The auditorium in the landmark main building is the central location for lectures, speeches, live concerts and music performances, and also for events such as scientific symposia and international congresses.
This multi-purpose use motivated the university to specify both high speech intelligibility and excellent musicality in a replacement for the previous sound system, which placed a large number of small loudspeakers close to the audience. Additional speakers increased the room's resonance and decreased speech intelligibility. The University's event management team decided to replace it with a single system that would meet both internal use and external business demands.
Klaus-Hendrik Lorenz-Kierakiewitz, project manager at Peutz Consult, comments, "We were instructed by Cologne University to develop a new speaker concept adjusted to the special room acoustics and worked out a system which uses as few sources as possible. The room working as concert hall and lecture room has two-second reverberation time with few occupants, and with the wooden seating there is a considerable difference in sound compared to when the room is full.
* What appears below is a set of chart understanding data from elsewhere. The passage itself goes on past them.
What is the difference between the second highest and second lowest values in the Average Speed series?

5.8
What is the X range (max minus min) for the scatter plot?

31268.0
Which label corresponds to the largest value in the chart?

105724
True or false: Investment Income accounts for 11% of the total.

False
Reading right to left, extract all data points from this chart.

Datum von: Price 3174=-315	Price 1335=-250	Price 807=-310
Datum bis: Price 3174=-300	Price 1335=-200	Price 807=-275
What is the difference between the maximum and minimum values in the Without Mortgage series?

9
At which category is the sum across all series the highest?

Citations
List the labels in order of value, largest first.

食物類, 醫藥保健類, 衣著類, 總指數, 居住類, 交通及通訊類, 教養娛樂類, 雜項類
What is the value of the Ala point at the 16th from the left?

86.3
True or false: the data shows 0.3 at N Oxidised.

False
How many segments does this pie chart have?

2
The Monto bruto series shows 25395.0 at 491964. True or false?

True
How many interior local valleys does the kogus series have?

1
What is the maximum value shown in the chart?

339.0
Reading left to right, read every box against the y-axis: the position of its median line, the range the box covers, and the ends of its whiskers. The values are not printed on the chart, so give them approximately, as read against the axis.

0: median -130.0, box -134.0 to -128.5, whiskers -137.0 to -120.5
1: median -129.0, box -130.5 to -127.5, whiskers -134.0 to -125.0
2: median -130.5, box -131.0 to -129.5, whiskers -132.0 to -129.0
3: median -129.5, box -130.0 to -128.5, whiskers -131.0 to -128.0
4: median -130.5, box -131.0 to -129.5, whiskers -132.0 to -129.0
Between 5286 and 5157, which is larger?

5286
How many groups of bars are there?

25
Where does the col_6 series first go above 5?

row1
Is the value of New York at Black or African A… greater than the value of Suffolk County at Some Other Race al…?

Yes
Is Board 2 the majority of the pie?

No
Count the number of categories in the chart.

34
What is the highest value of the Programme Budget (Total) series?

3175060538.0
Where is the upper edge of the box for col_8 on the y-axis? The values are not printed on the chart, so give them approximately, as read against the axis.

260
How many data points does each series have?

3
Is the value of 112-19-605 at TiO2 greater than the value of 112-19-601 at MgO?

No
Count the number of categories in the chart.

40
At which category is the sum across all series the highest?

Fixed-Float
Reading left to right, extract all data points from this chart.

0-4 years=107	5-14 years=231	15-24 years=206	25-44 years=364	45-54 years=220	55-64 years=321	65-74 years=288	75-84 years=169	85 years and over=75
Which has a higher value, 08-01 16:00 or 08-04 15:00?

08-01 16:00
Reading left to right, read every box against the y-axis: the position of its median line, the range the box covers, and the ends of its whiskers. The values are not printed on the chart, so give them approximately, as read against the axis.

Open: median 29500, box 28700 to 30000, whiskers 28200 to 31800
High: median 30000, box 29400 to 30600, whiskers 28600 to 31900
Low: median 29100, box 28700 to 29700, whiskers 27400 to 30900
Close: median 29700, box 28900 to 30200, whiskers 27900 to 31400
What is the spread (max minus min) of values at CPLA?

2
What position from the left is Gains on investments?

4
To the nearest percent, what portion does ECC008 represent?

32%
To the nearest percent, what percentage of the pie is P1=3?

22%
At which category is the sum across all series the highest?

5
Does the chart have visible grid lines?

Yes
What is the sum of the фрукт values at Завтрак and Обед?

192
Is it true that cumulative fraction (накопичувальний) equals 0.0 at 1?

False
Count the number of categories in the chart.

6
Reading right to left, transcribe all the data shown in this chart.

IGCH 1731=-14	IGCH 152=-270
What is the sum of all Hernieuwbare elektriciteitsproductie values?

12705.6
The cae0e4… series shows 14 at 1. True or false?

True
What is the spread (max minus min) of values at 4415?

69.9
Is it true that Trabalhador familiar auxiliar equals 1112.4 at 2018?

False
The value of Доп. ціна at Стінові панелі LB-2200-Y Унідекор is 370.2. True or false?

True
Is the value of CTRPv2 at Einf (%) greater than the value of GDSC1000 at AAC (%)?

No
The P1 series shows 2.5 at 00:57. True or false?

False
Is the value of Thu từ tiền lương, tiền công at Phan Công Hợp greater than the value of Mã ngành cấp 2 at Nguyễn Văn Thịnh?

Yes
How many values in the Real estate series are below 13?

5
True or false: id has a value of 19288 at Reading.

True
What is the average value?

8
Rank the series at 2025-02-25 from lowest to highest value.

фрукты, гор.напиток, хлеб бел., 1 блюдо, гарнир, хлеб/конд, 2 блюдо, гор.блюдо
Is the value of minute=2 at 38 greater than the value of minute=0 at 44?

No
"This ideal replacement was to use loudspeakers that provide beams of tightly controlled vertical dispersion, in a configuration that would both deliver sound to the whole auditorium but also power both sub-spaces created by partitioning the space. Finally, the loudspeakers had to be integrated almost invisibly into the architecture, because of the strict preservation orders surrounding the building."
Following a tender, Stefan Mathias of hartmann+mathias partnerschaft proposed a Renkus-Heinz Iconyx digitally steerable loudspeaker system, featuring a pair of 3m-tall IC24 units, supported by two Renkus-Heinz PN 212 subwoofers and controlled by a Peavey X Frame 88 digital signal processor. "We evaluated the combination," says Matthias, "in cooperation with Atlantic Audio before presentation, and confirmed a perfect combination of speech intelligibility and musicality, in an architecturally discrete package."
Karl-Heinz Brenig added, "Our tutors are really enthusiastic and confirm that speech intelligibility has been transformed in all areas of the auditorium, and finally voices sound natural. Tutors and students work more self-assuredly and our guests can follow speeches much more easily, especially important at international events - and musical events now sound great, too."